Innerviews: Music Without Borders
(Extraordinary Conversations with Extraordinary Musicians)
by Anil Prasad
Abstract Logix Books; 315 pages, Published 2010


Anil Prasad has covered music on the internet longer than practically anyone. He started the website Innerviews in 1994, well before blogging, social media, and a host of other technological changes. The web has changed remarkably over the past sixteen years, but Innerviews has remained a consistent and engaging part of the internet’s musical life.

Prasad regularly publishes interviews with musicians from a plethora of genres: jazz, fusion, funk, prog, world music, electronica, etc. Innerviews the book collects some of his most noteworthy conversations with a diverse yet distinguished assortment of musicians.

Each chapter is devoted to a different artist (24 in all). Interviewees include Victor Wooten (who also writes the book’s foreword), John McLaughlin, David Torn, Björk, McCoy Tyner, and David Sylvian.

(True, the emphasis is on jazz, world, and popular music, but even the most classically oriented of Sequenza 21’s readers will likely find plenty here that speaks to the lives of concert music artists as well).

Prasad sets up the interviews with lengthy introductions, detailing the artists’ biographies and respective career trajectories. The interviews themselves feature discussions of creative process, musical inspirations, and approaches to performing and recording. Happily, Prasad avoids the sensational (PR-induced) talking points that are so often found in many recent “press interviews.” He instead favors affording the artists a more open-ended conversation, and the chance to  share in depth observations about the music itself.

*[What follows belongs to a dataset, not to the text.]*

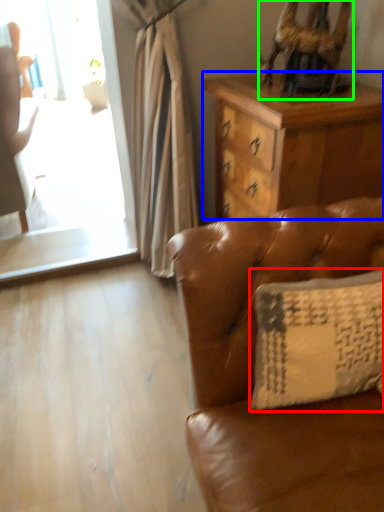
Question: Estimate the real-world distances between objects in this image. Which object is farther from pillow (highlighted by a red box), desk (highlighted by a blue box) or swivel chair (highlighted by a green box)?

Choices:
 (A) desk
 (B) swivel chair

Answer: (B)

There’s another key component of every Innerviews interview that’s worth mentioning. Prasad doesn’t shy away from the interior life of creative artists, asking each musician to describe their spiritual journey and how it relates to their musical experiences. It’s refreshing that this open-ended line of inquiry elicits such a variety of responses. It appears that, much like the panoply of musical styles referenced in Innerviews, the question of spirituality inspires in artists an abundance of creativity.